_About this exercise:_ Retype the lines of the data below, starting with the line that contains "right shoulder: (206, 199, 18)" and going on through the line that contains "left wrist: (542, 219, -41)". Keep every character the same.

-*-*-

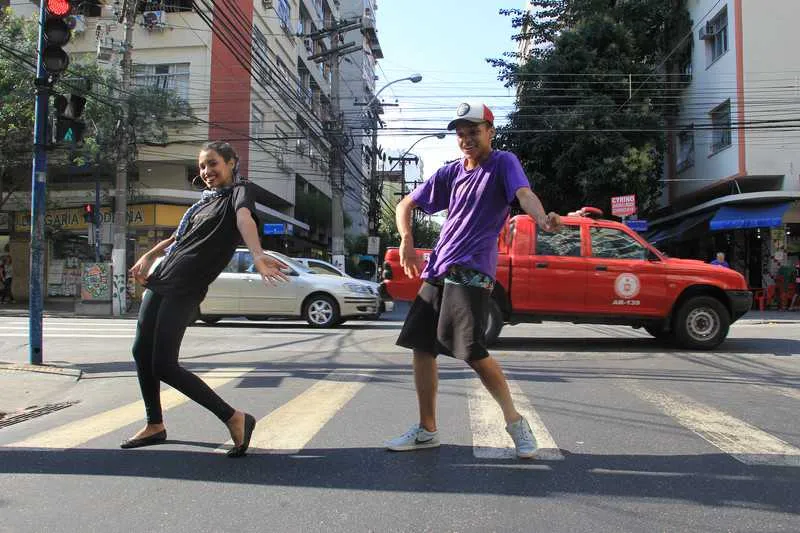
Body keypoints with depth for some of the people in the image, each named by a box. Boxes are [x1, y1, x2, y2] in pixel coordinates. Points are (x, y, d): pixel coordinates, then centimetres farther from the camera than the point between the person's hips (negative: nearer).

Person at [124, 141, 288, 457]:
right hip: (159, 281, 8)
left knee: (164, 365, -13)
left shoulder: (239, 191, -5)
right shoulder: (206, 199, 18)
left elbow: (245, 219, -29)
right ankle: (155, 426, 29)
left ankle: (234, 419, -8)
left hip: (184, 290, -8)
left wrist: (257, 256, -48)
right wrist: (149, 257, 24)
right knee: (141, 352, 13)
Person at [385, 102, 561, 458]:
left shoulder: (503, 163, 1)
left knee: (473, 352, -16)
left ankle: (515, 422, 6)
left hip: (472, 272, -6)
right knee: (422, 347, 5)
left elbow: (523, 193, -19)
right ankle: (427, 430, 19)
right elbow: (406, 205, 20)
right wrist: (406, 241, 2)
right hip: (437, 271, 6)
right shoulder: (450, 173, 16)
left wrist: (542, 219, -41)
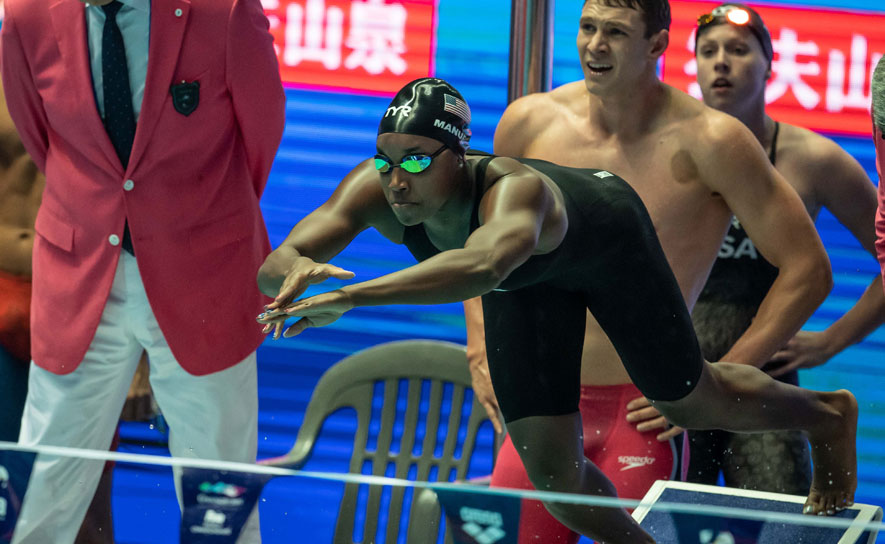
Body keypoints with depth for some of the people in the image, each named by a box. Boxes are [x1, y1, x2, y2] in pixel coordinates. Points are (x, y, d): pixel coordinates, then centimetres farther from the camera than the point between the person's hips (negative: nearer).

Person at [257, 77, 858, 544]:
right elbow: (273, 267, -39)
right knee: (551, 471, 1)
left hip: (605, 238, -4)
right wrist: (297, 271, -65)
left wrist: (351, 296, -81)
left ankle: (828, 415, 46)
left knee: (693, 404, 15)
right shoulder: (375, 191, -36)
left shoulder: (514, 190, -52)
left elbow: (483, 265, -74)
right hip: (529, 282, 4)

-*-*-

_Solution:_
right shoulder: (206, 199, 18)
left elbow: (245, 219, -29)
right ankle: (155, 426, 29)
left ankle: (234, 419, -8)
left hip: (184, 290, -8)
left wrist: (257, 256, -48)
right wrist: (149, 257, 24)
right knee: (141, 352, 13)
Person at [385, 102, 561, 458]:
left shoulder: (503, 163, 1)
left knee: (473, 352, -16)
left ankle: (515, 422, 6)
left hip: (472, 272, -6)
right knee: (422, 347, 5)
left elbow: (523, 193, -19)
right ankle: (427, 430, 19)
right elbow: (406, 205, 20)
right wrist: (406, 241, 2)
right hip: (437, 271, 6)
right shoulder: (450, 173, 16)
left wrist: (542, 219, -41)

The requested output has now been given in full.